Copy out the whole abstract on hypoxia and cancer immunotherapy below, word for word.

Excerpted passage: Begin

Directing Hypoxic Tumor Microenvironment and HIF to Illuminate Cancer Immunotherapy's Existing Prospects and Challenges in Drug Targets.

Abstract

Cancer is now also reflected as a disease of the tumor microenvironment, which is primarily supposed to be a decontrolled genetic and cellular expression disease. Over the past two decades, significant and rapid progress has been made in recognizing the dynamics of the tumor's microenvironment and its contribution to influencing the response to various anti-cancer therapies and drugs. Modulations in the tumor microenvironment and immune checkpoint blockade are interesting in cancer immunotherapy and drug targets. Simultaneously, the immunotherapeutic strategy can be implemented by modulating the immune regulatory pathway; however, the tumor microenvironment plays an essential role in suppressing the antitumor's immunity by its substantial heterogeneity. Hypoxia inducible factor (HIF) is a significant contributor to solid tumor heterogeneity and a key stressor in the tumor microenvironment to drive adaptations to prevent immune surveillance. Checkpoint inhibitors here halt the ability of cancer cells to stop the immune system from activating, and in turn, amplify the body's immune system to help destroy cancer cells. Common checkpoints that these inhibitors affect are the PD-1/PDL1 and CTLA-4 pathways, and important drugs involved are Ipilimumab and Nivolumab mainly, along with other drugs in this group. Targeting the hypoxic tumor microenvironment may provide a novel immunotherapy strategy, break down traditional cancer therapy resistance, and build the framework for personalized precision medicine and cancer drug targets. We hope that this knowledge can provide insight into the therapeutic potential of targeting hypoxia and help develop novel combination approaches of cancer drugs to increase the effectiveness of existing cancer therapies, including immunotherapy.

Excerpted passage: End
Data extracts: Begin

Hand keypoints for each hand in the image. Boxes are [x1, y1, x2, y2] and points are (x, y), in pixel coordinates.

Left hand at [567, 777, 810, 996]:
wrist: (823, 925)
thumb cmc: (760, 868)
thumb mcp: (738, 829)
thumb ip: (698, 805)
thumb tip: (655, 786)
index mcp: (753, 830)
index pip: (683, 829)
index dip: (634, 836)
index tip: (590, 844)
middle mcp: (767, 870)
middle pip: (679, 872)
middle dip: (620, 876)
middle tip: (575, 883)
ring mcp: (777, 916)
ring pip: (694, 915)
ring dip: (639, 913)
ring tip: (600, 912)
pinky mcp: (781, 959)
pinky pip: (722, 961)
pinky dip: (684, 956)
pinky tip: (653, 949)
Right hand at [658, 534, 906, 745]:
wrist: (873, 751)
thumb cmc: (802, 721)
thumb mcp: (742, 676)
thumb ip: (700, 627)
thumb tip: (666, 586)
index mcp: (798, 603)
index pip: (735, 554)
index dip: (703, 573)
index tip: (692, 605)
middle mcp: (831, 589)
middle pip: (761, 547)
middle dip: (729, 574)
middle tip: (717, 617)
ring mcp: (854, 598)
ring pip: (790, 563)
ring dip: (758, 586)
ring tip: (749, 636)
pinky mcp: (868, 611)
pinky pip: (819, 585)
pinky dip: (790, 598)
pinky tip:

Data extracts: End

Solution for this exercise:
Directing Hypoxic Tumor Microenvironment and HIF to Illuminate Cancer Immunotherapy's Existing Prospects and Challenges in Drug Targets.

Abstract

Cancer is now also reflected as a disease of the tumor microenvironment, which is primarily supposed to be a decontrolled genetic and cellular expression disease. Over the past two decades, significant and rapid progress has been made in recognizing the dynamics of the tumor's microenvironment and its contribution to influencing the response to various anti-cancer therapies and drugs. Modulations in the tumor microenvironment and immune checkpoint blockade are interesting in cancer immunotherapy and drug targets. Simultaneously, the immunotherapeutic strategy can be implemented by modulating the immune regulatory pathway; however, the tumor microenvironment plays an essential role in suppressing the antitumor's immunity by its substantial heterogeneity. Hypoxia inducible factor (HIF) is a significant contributor to solid tumor heterogeneity and a key stressor in the tumor microenvironment to drive adaptations to prevent immune surveillance. Checkpoint inhibitors here halt the ability of cancer cells to stop the immune system from activating, and in turn, amplify the body's immune system to help destroy cancer cells. Common checkpoints that these inhibitors affect are the PD-1/PDL1 and CTLA-4 pathways, and important drugs involved are Ipilimumab and Nivolumab mainly, along with other drugs in this group. Targeting the hypoxic tumor microenvironment may provide a novel immunotherapy strategy, break down traditional cancer therapy resistance, and build the framework for personalized precision medicine and cancer drug targets. We hope that this knowledge can provide insight into the therapeutic potential of targeting hypoxia and help develop novel combination approaches of cancer drugs to increase the effectiveness of existing cancer therapies, including immunotherapy.